A treated×post interaction recovers the same 25.32 — with every coefficient a group mean

fit_ols = pf.feols("gpa ~ treated + post + txp", data=df, vcov="HC1")
print(fit_ols.summary())
Coefficient Estimate Maps to
Intercept 71.22 comparison pre-mean
treated −11.05 baseline level gap
post +10.89 common time trend
txp 25.32 the DiD estimate

Two-way fixed effects absorb school and time — leaving only the interaction

\[Y_{it} = \beta\,(\text{Treat}_i \times \text{Post}_t) + \gamma_i + \vartheta_t + \varepsilon_{it}\]

fit_twfe = pf.feols("gpa ~ txp | id + time", data=df, vcov={"CRV1": "id"})

\(\gamma_i\) wipes school stains, \(\vartheta_t\) wipes period glare. PyFixest’s | pipe absorbs both — no dummy bookkeeping.

Three specifications, one answer: 25.315 to 25.328

The txp estimate across OLS/HC1, TWFE/CRV1, and TWFE+covariate/CRV1 — all clustered tightly around 25.32 with narrow CIs nowhere near zero.

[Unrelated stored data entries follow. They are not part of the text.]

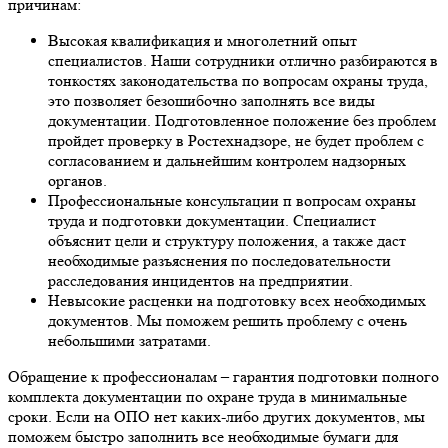
причинам:
Высокая квалификация и многолетний опыт
специалистов. Наши сотрудники отлично разбираются в
тонкостях законодательства по вопросам охраны труда,
это позволяет безошибочно заполнять все виды
документации. Подготовленное положение без проблем
пройдет проверку в Ростехнадзоре, не будет проблем с
согласованием и дальнейшим контролем надзорных
органов.
Профессиональные консультации п вопросам охраны
труда и подготовки документации. Специалист
объяснит цели и структуру положения, а также даст
необходимые разъяснения по последовательности
расследования инцидентов на предприятии.
Невысокие расценки на подготовку всех необходимых
документов. Мы поможем решить проблему с очень
небольшими затратами.
Обращение к профессионалам – гарантия подготовки полного
комплекта документации по охране труда в минимальные
сроки. Если на ОПО нет каких-либо других документов, мы
поможем быстро заполнить все необходимые бумаги для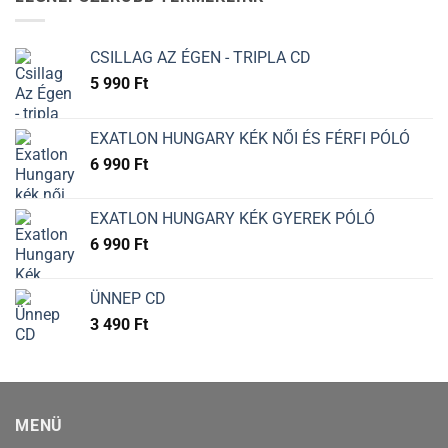
CSILLAG AZ ÉGEN - TRIPLA CD
5 990
Ft
EXATLON HUNGARY KÉK NŐI ÉS FÉRFI PÓLÓ
6 990
Ft
EXATLON HUNGARY KÉK GYEREK PÓLÓ
6 990
Ft
ÜNNEP CD
3 490
Ft
MENÜ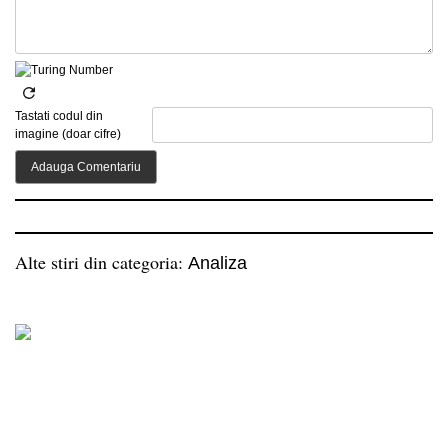
Tastati codul din
imagine (doar cifre)
Alte stiri din categoria:
Analiza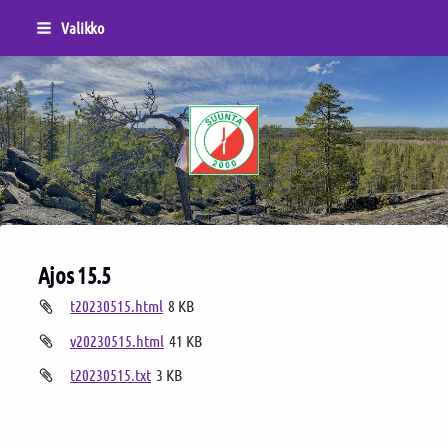
Siirry
Valikko
sivun
sisältöön
Sivuston etusivulle
Ajos 15.5
t20230515.html
8 KB
v20230515.html
41 KB
t20230515.txt
3 KB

Inference flavours barely move the needle when the signal is this strong

Standard errors across iid, HC1, CRV1, and CRV3. CRV3 is largest (0.637); HC1 and CRV1 are nearly identical (0.585). All four yield overwhelmingly significant results.

The Resolution

Act III

The program raises GPA by 25.32 points — not 36.20

25.32

ATT, stable across specifications (25.315–25.328) · the naive 36.20 overstated it by 43%

The numbers behind the picture: silent leads, loud lags

Period Estimate 95% CI Significant?
t = −4 0.34 [−0.47, 1.16] no
t = −3 −0.32 [−1.22, 0.57] no
t = −2 0.59 [−0.27, 1.45] no
t = 0 25.03 [24.12, 25.93] yes
t = 3 25.70 [24.08, 27.32] yes

Three near-zero leads validate parallel trends; four large lags trace a stable effect.

Event-study panel confirms the design: treatment switches on at period 5

Panel structure for the event study — 35 schools across 8 periods. Treatment begins at period 5; 10 treated schools switch from light to dark orange, 25 comparison schools stay steel blue.

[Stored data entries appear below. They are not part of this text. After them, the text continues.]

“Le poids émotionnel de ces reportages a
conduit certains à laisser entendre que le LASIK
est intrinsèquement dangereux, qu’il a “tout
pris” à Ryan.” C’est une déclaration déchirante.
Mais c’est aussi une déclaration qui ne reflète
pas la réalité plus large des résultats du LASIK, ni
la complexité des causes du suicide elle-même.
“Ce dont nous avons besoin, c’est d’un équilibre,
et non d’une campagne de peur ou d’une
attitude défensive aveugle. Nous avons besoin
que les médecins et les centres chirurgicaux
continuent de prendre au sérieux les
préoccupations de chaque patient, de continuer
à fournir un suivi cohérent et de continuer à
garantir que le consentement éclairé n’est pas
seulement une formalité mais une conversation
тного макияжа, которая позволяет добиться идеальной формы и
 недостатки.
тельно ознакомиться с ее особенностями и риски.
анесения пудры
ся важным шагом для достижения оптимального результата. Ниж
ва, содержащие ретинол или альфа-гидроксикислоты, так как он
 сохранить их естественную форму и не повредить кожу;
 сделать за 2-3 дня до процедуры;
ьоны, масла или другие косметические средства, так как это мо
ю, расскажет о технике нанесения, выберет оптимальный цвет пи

Does precision make this causal? No — the assumptions still carry it

Objection. The estimate is precise and the pre-trends are flat — surely DiD has proven tutoring caused the gain.

Response. Precision is not identification. The 25.32 ATT is valid only under parallel trends and SUTVA. Flat pre-trends are supportive, not proof; and this is simulated data with parallel trends built in. In the field, expect imperfect pre-trends, smaller effects, and R² well below 0.99.

A credible comparison group, not the variance estimator, is what makes the effect causal.